Cara Masyarakat Dataran Tinggi Gayo Terapkan Social Distancing

25-03-2020 19:33:42


Redelong - Maraknya penyebaran covid-19 atau populer disebut virus corona, membuat banyak orang merasa khawatir, cemas, gelisah, dan bahkan ada yang stres. Apalagi Pemerintah juga telah mengeluarkan maklumat social distancing (jaga jarak)
agar semua masyarakat menghindari kerumunan dan dilarang keluar rumah jika tidak ada keperluan yang urgen. 

Imbauan social distancing telah berlangsung selama lebih sepekan. Social distancing dimaksudkan untuk mencegah dan memutus mata rantai penyebaran virus covid-19. Jadi setiap orang harus menjauhi keramaian, juga diharuskan berdiam di rumah. Membuat sebagian orang tak bisa bekerja dan menjadi suntuk. 

Namun, sebagian masyarakat Gayo memiliki kemudahan menerapkan social distancing, yakni beraktivitas di kebun. Masyarakat Gayo yang berada di Dataran Tinggi Gayo (Kabupaten Bener Meriah, Aceh Tengah, dan Gayo Lues) rerata memiliki kebun dan bermata pencaharian sebagai tani. Karena itu, masyarakat Gayo menghindari keramaian dan bertemu banyak orang dengan melakukan berbagai aktivitas di kebun, seperti mulelang (membersihkan), nebes (membabat), nyumpet (mengganti kopi yang mati) dan ngutip kupi.
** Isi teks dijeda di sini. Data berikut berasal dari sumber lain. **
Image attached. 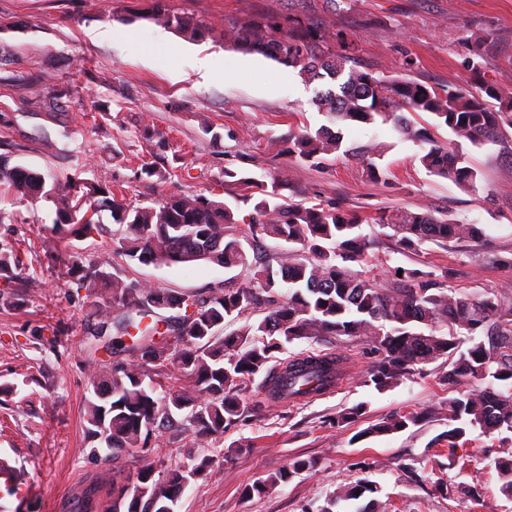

Ngutip adalah suatu istilah dalam bahasa Gayo yang berarti memetik. Sementara kupi berarti kopi. Bagi sebagian masyarakat Gayo ngutip telah menjadi profesi tetap mereka, baik yang memiliki kebun atau tidak karena pengutip kopi yang tidak memiliki kebun bisa ngutip di kebun orang sebagai tenaga kerja harian (freelance) atau dapat juga sebagai tenaga kerja tetap (semacam kontrak). Ada juga pengutip dengan sistem namat empus jema, yaitu pemilik kebun menyerahkan urusan mengutip kepada satu orang untuk mengatur segala sesuatunya. 

Jika dia sanggup mengutip sendiri, tidak diajak orang lain. Namun bila tidak sanggup tentu harus diajak orang lain yang dinamakan jamu (tamu) atau ngutip dengan mengajak orang lain (bejamu) ngutip. Kendati bejamu ngutip, tetap diberikan upah oleh pemilik kebun. Tetapi jika bejamu tersebut dalam berume (mengerjakan sawah), maka tidak diberikan upah.

Upah ngutip sangat menjanjikan bahkan bisa melebih Upah Minimum Regional (UMR) bagi pengutip profesional. Sebagai pengutip profesional, hasil kutipannya rata-rata bisa mencapai 8-10 tem (kaleng) perhari. Dengan takaran 1 tem setara 10 bambu/20 liter kopi merah (gelondong). Bahkan ada pengutip yang mampu mencapai 15 kaleng perhari, tetapi itu sangat jarang ditemui. 

Jika dikalkulasikan 10 tem x Rp. 25.000 maka penghasilan pengutip kopi bisa mencapai Rp.250.000 ribu perhari. Rp 250.000 x 30 hari maka pendapatan menjadi 7.500.000 per bulan. Sementara lamanya panen kopi berkisar antara 3-5 bulan dengan masa panen 2 kali setahun.  Berarti per sekali panen bisa mencapai 37.000.000 dan 75.000.000 pertahun. Sementara waktu kopi tidak berbuah atau masa kosong bisa mencapai 3-6 bulan. Pendapatan itu bisa mengalahkan gaji Pegawai Negeri Sipil (PNS) golongan III/a. (dn/fa/diskominfo-bm).